The pendants featured in the museum’s collection are made of bone. They are oval, leaf-shaped, with a hole for fastening (sewing). These objects date back to the early Bronze Age (14th–9th centuries BCE). Experts attribute the pendants to the Andronovo cultural and historical community. The purpose of the pendants was to decorate a costume or horse harness, or they were used as fasteners. The pendants were sewn onto clothes directly from the front side. The symbolism of such jewelry was indirectly connected with the worship of the sun and the forces of nature. Placed in a burial, such objects were supposed to retain the social status of their bearer in the afterlife.
The origin of these appliques is directly related to the Tashkovo archaeological culture that existed in the forest-steppe zone of the Trans-Urals in the Early Bronze Age.
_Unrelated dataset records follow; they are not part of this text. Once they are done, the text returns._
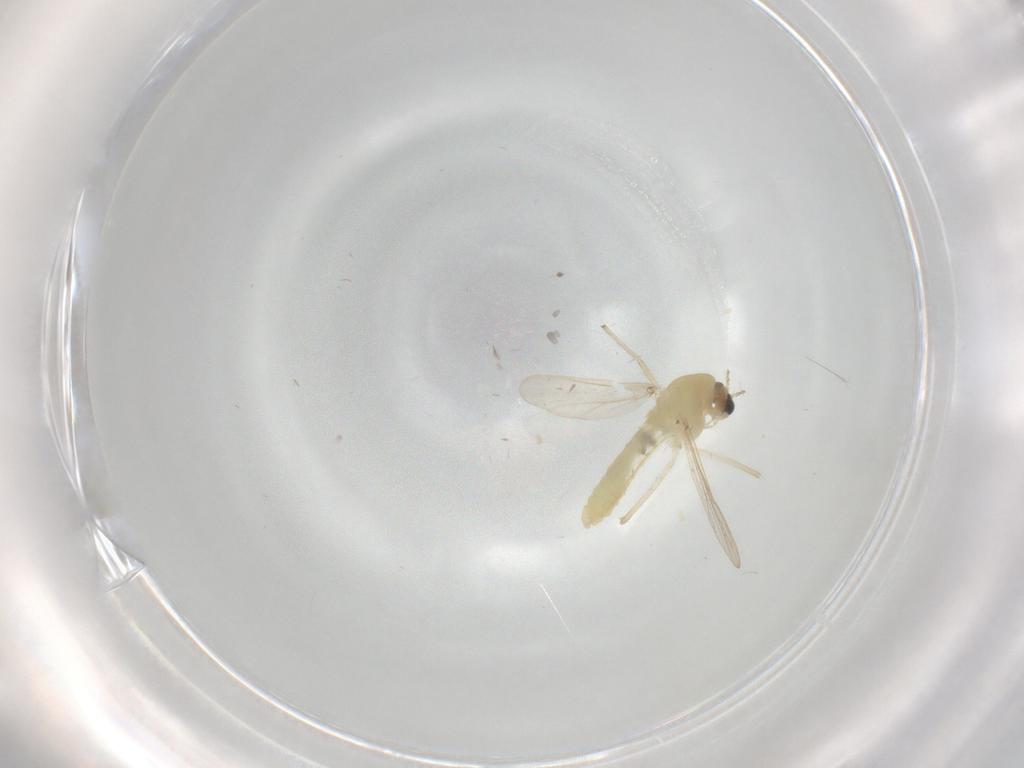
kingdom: Animalia
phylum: Arthropoda
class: Insecta
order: Diptera
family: Chironomidae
For some reason, in the 15th century BCE, its representatives moved east, reaching the shores of the Irtysh in 100 years. This culture was characterized by ceramics with geometric patterns made with a comb stamp, and oval-shaped pendants made of purple minerals. In the studied burials of the Tashkovo people, the number of such jewelry necklaces is measured in dozens. But as the people moved away from the sources of the stone, the number of such pendants decreased — there are almost no purple objects in the Irtysh region. Keen on preserving their tradition, the craftsmen began to make such jewelry from materials of a different color that they had at hand. In this case, the craftsman made appliques from bone. This was the way ancient people preserved their memory of the abandoned homeland.
The objects were discovered during the
archaeological study of the burial ground Borovyanka-XVII by the expedition of
the National Archaeological Natural Park “Batakovo” under the leadership of
Leonid Ivanovich Pogodin and Albert Viktorovich Polevodov in 2005–2006. This
burial ground belongs to two eras at once. Numerous ground burials of the
Andronovo period (Bronze Age, 14th–11th centuries BCE), as well as no less
numerous mounds of the Sargat culture dating back to the Early Iron Age (5th
century BCE — 5th century CE) have been documented and studied here. The burial
ground is located in the Chigar meander core.